Jane Weaver @ King Tut's, Glasgow, 12 Dec

Overall there's a feeling of imbalance, and while Jane Weaver and co play well, they sadly fail to give the new album the full justice it deserves

Live Review by Niamh Carey | 15 Dec 2017
  • Jane Weaver @ The Deaf Institute, 21 Mar

How do you continue to sound fresh after fifteen years in the music industry? Ask Jane Weaver, whose new album Modern Kosmology pulls this off with ease. Her ninth record to date is an impressive piece of folk-pop-electronica, evoking at times the eerie metallic pop of Broadcast (see The Lightning Back), and at others the intricate guitar riffs and arresting vocals of Cate Le Bon (strongest on Loops in the Secret Society). It should come as no surprise, then, that the album is an eclectic soundboard of salient alt-pop power. Indeed, fifteen years on, Weaver still exercises total command of this genre.

Tonight, Weaver is on top form, and like her music, she has magnificent presence. She's laid-back and fun (at one point exclaiming "where’s my bleedin' tambourine?" whilst casually roaming the stage on her search), but also offers a strong gravitational pull to tracks that demand it (Architect and Modern Kosmology are particular highlights). During other songs, Weaver’s transcendental vocals are a nice contrast to punky basslines, though at times they get a little lost under the wall of sound produced by the band.

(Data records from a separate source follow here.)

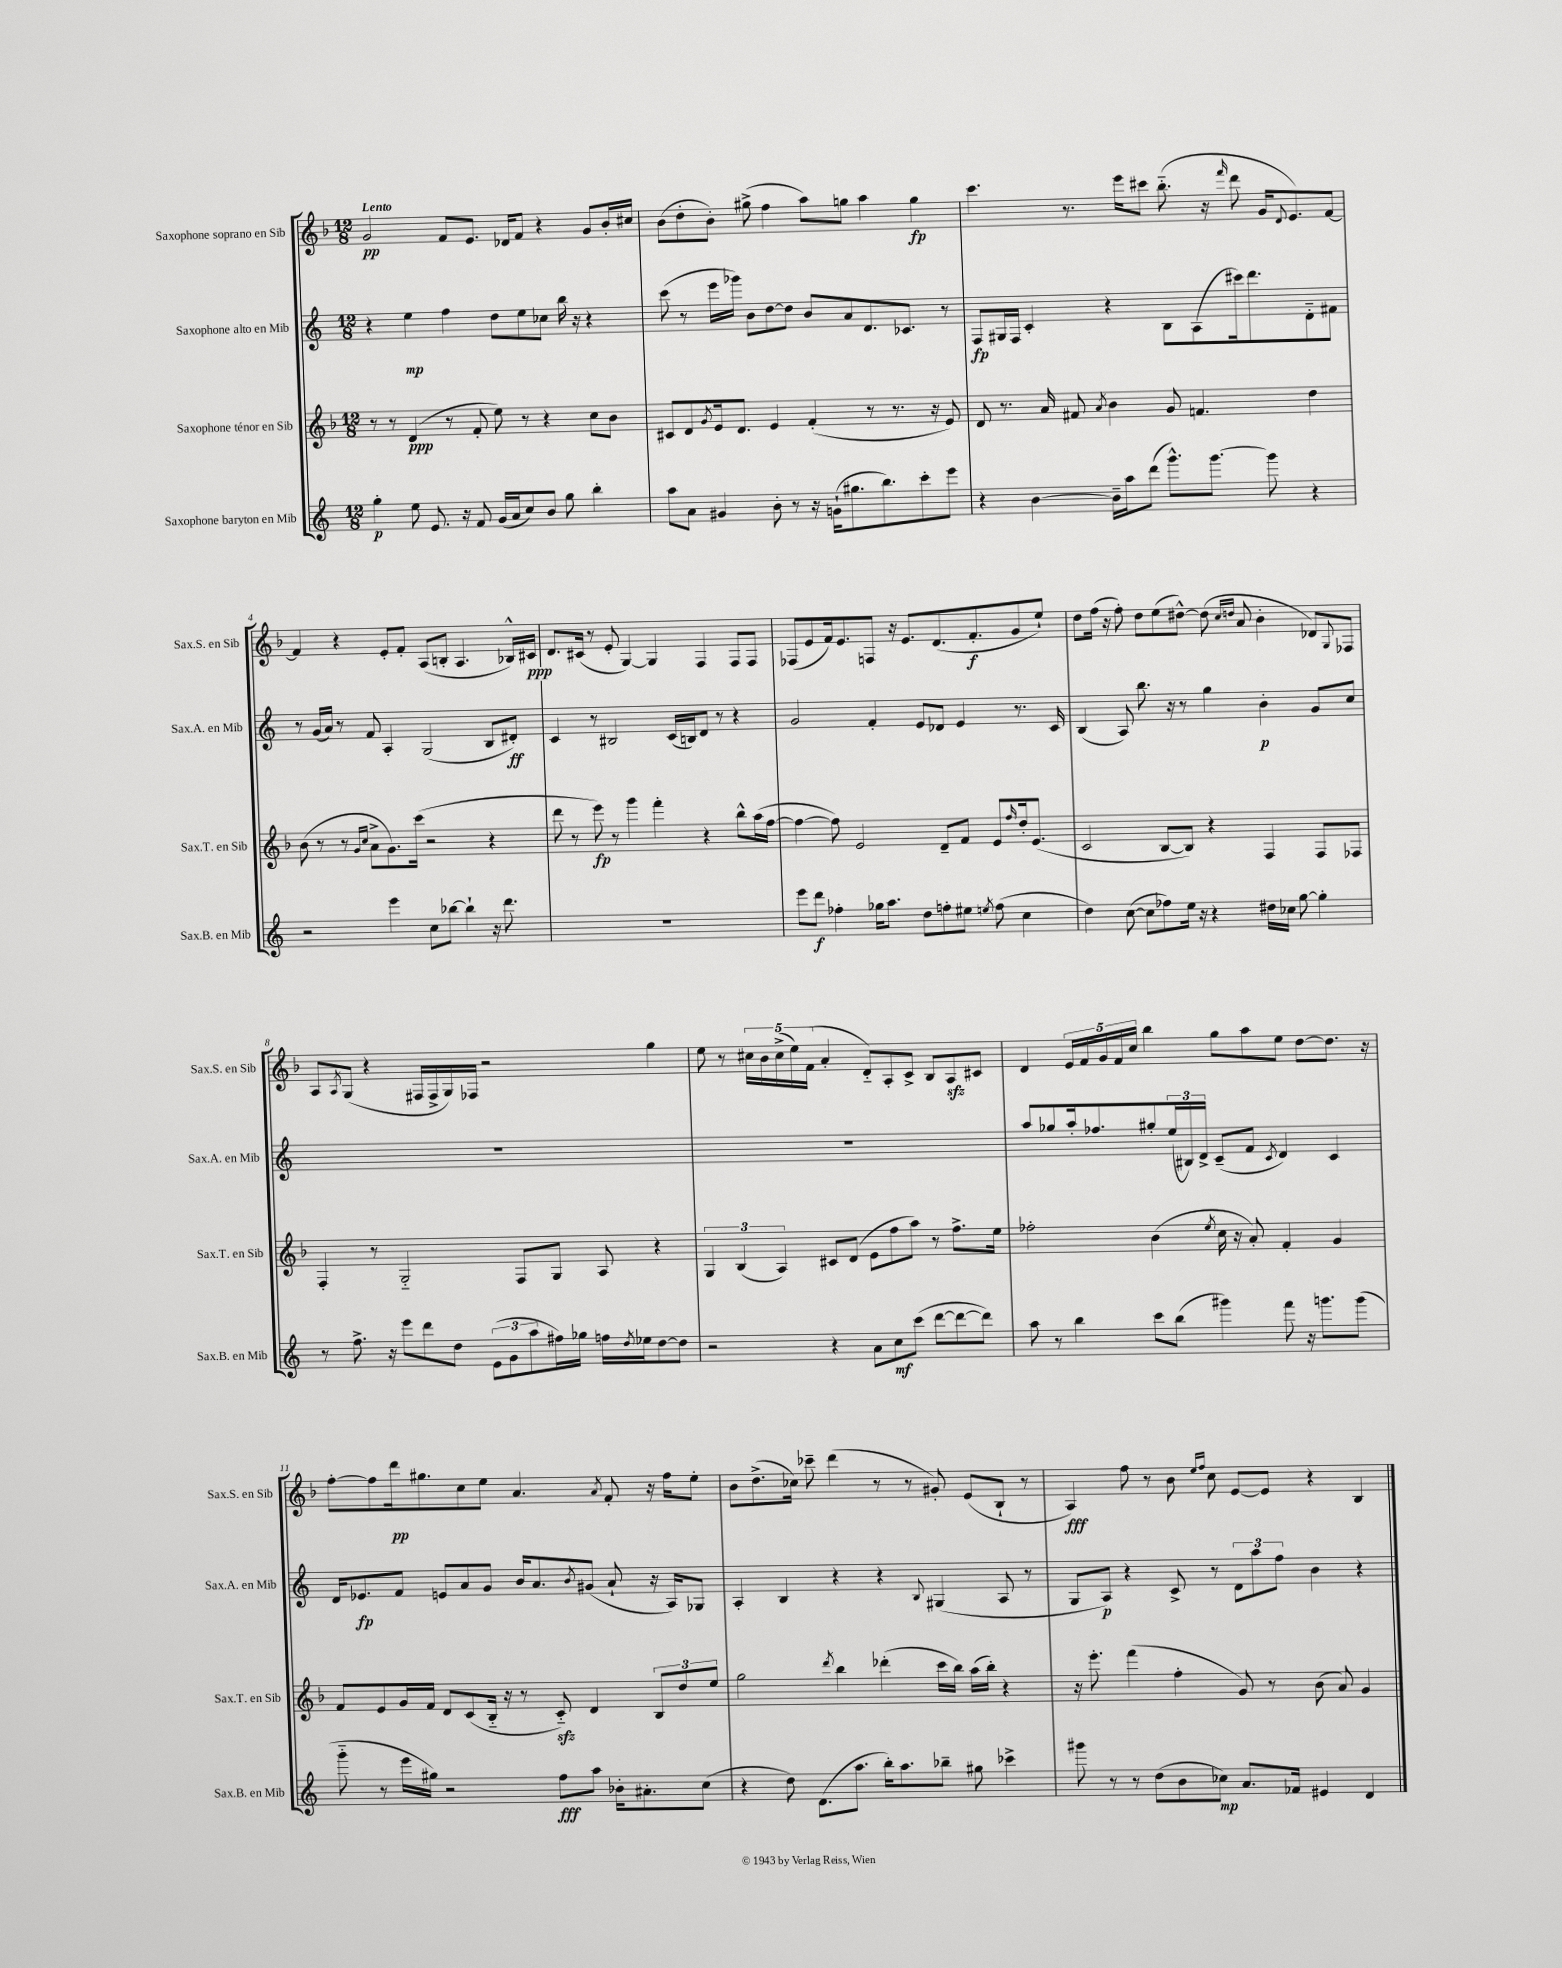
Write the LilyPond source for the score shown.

<<
\new StaffGroup <<
\new Staff = "s0" \with { instrumentName = "Saxophone soprano en Sib" shortInstrumentName = "Sax.S. en Sib" } {
    \clef treble \key f \major \numericTimeSignature \time 12/8 \tempo "Lento"
    g'2\pp f'8 e'8. des'16 f'8 r4 g'8 bes'16-. cis''16 |
    bes'8( d''8-. bes'8-.) gis''8->( f''4 a''8) g''8 a''4 g''4\fp |
    c'''4. r8. e'''16 cis'''8 bes''8.-_( r16 \grace { f'''16 } d'''8 g'16 \appoggiatura { d'8 } e'8.) f'8~ |
    f'4 r4 e'8-. f'8-. a8( b8-. a4. bes16-^) cis'16\ppp |
    d'8. cis'16( r8 e'8-. g4~) g4 f4 f8 f8 |
    fes8( e'8 f'16) e'8. f8 r16 e'8. d'8.( f'8.-.\f g'8 e''8-!) |
    d''8 f''16( r16 f''8-.) d''8 e''8( dis''8~-^) dis''8( \grace { c''16 d''16 } a'8 bes'4-. des'8) \appoggiatura { g8 } fes8 |
    a8 \acciaccatura { a8 } g8( r4 fis16 fis16-> g16) fes16 r2 g''4 |
    e''8 r8 \tuplet 5/4 { cis''16 bes'16 cis''16->( e''16) f'16( } a'4-. d'8-_) a8-. c'8-> bes8 a8\sfz cis'8 |
    d'4 \tuplet 5/4 { e'16 f'16 g'16 f'16 c''16 } bes''4 g''8 a''8 e''8 d''8~ d''8. r16 |
    f''8~-. f''8 d'''16\pp gis''8. c''8 e''8 a'4. \acciaccatura { a'8 } f'8-. r16 f''16 e''8-. |
    bes'8 d''8.->( ces''16) ces'''8-- d'''4( r8 r8 gis'8-.) e'8( bes8-! r8 |
    a4\fff) f''8 r8 bes'8 \grace { e''16 f''16 } c''8 e'8~ e'8 r4 bes4 \bar "|." |
}
\new Staff = "s1" \with { instrumentName = "Saxophone alto en Mib" shortInstrumentName = "Sax.A. en Mib" } {
    \clef treble \key c \major \numericTimeSignature \time 12/8
    r4 e''4\mp f''4 d''8 e''8 ces''8 b''16 r16 r4 |
    c'''8( r8 e'''16 ges'''16) b'8 d''8~ d''8 b'8 a'8 d'8. ces'8. r8 |
    f8\fp gis16 f16 c'4-. r4 b8 a8( cis'''16) d'''8. d'8-_ fis'8 |
    r8 g'16( a'16) r8 f'8 a4-. g2( b8 dis'8-.\ff) |
    c'4 r8 bis2 c'16( b16) d'8 r8 r4 |
    g'2 f'4-. e'8 des'8 e'4 r8. c'16 |
    b4( a8) b''8. r16 r8 g''4 b'4-.\p g'8 c''8 |
    R1. |
    R1. |
    a''8 ges''8 a''16-. fes''8. gis''8-. \tuplet 3/2 { e''16( bis16) d'16-> } c'8--( f'8 \acciaccatura { c'8 } d'4) c'4 |
    d'16 ees'8.\fp f'8 e'8 a'8 g'8 b'16 a'8. \acciaccatura { b'8 } gis'8( a'8-! r16 a16) ges8 |
    a4-. b4 r4 r4 \appoggiatura { b8 } gis4( a8 r8 |
    g8 a8\p) r4 c'8-> r8 \tuplet 3/2 { d'8 a''8 f''8 } b'4 r4 \bar "|." |
}
\new Staff = "s2" \with { instrumentName = "Saxophone ténor en Sib" shortInstrumentName = "Sax.T. en Sib" } {
    \clef treble \key f \major \numericTimeSignature \time 12/8
    r8 r8 d'4\ppp( r8 f'8-. e''8) r8 r4 c''8 bes'8 |
    cis'8 d'8 \acciaccatura { g'8 } e'16 d'8. e'4 f'4-.( r8 r8. r16 e'8) |
    d'8 r8. a'16 fis'8 \acciaccatura { a'8 } bes'4 g'8 f'4. d''4 |
    bes'8( r8 r8 \grace { g'16 c''16 } a'8-> g'8.) c'''16( r2 r4 |
    d'''8 r8 e'''8\fp) r8 g'''4 f'''4-. r4 bes''8-^ a''16( f''16~ |
    f''4~ f''8) e'2 d'8-- f'8 e'8 \grace { f''16 } d''16-. e'8.( |
    c'2 bes8~ bes8) r4 f4 f8 fes8 |
    f4-. r8 g2-_ f8 g8 a8 r4 |
    \tuplet 3/2 { g4 bes4( a4) } cis'8 d'8( e'8 f''8 a''8) r8 f''8.-> e''16 |
    fes''2-. bes'4( \acciaccatura { e''8 } c''16 r16 a'8-.) f'4-. g'4 |
    f'8 e'8 g'16 f'16 d'8 c'8( bes16-_ r16 r8 c'8-_\sfz) d'4 \tuplet 3/2 { bes8 d''8 e''8 } |
    g''2 \acciaccatura { d'''8 } bes''4 des'''4-.( c'''16 bes''16) a''16( bes''16-.) r4 |
    r16 e'''8.-. f'''4( f''4-. g'8) r8 bes'8( a'8) g'4 \bar "|." |
}
\new Staff = "s3" \with { instrumentName = "Saxophone baryton en Mib" shortInstrumentName = "Sax.B. en Mib" } {
    \clef treble \key c \major \numericTimeSignature \time 12/8
    g''4-.\p e''8 e'8. r16 f'8 g'16( a'16 c''8) b'8 g''8 b''4-. |
    a''8 a'8 gis'4 b'8-. r8 r16 g'16-!( gis''8. b''8.) c'''8-. e'''8 |
    r4 b'4~ b'16-- a''16 d'''8( g'''8.-^) g'''8.~ g'''8 r4 |
    r2 e'''4 c''8 bes''8~ bes''4-! r16 d'''8. |
    R1. |
    e'''8 d'''8\f fes''4-. ges''16 a''8. d''8 f''8-. eis''8 \acciaccatura { e''8 } f''8( c''4 |
    d''4) c''8~( c''8 fes''8) e''16 r16 r4 dis''16 ces''16 g''8~ g''4-. |
    r8 f''8.-> r16 e'''8 d'''8 d''8 \tuplet 3/2 { e'8( g'8 a''8 } fis''16) ges''16 f''16 \acciaccatura { d''8 } ees''16 d''8~ d''8 |
    r2 r4 a'8 c''8\mf c'''8( d'''8~ d'''8~ d'''8) |
    a''8 r8 b''4 c'''8 b''8( gis'''4) f'''8 r16 g'''8. g'''8( |
    g'''8-_ r8 e'''16 gis''16) r2 f''8\fff a''8 bes'16-. ais'8.-. c''8( |
    r4 d''8) d'8.( a''8. b''16-.) a''8. bes''8-- gis''8 ces'''4-> |
    gis'''8 r8 r8 d''8( b'8 ces''8\mp) a'8. fes'16 eis'4 d'4 \bar "|." |
}
>>
>>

Nonetheless, the band play like a well-oiled machine, and much of the driving power behind the group lies in the drummer’s ability to pull ethereal vocals, heavy basslines and sci-fi synths together into something that is pulsing and concrete (at its most intense when Argent is played). The result is a driving, rhythmic unit of sound, with an impressive level of polish. Each band member has a look of intense enjoyment as they play, and it's clear that they cherish Weaver’s world just as much as we do.

In many respects, this set has it all: Weaver cuts a fine frontwoman, her band play flawlessly, and the songs are interesting and enjoyable. Yet, somehow, the performance falls a little short. For all the attraction of the songs, the intrigue of the beats, and the charming presence of Weaver herself, the show ends on a slightly flat note. There is nothing missing here, except perhaps a sense that the band are waning after a long tour that has culminated in tonight. Overall there's a feeling of imbalance, and while Jane Weaver and co play well, they sadly fail to give the new album the full justice it deserves.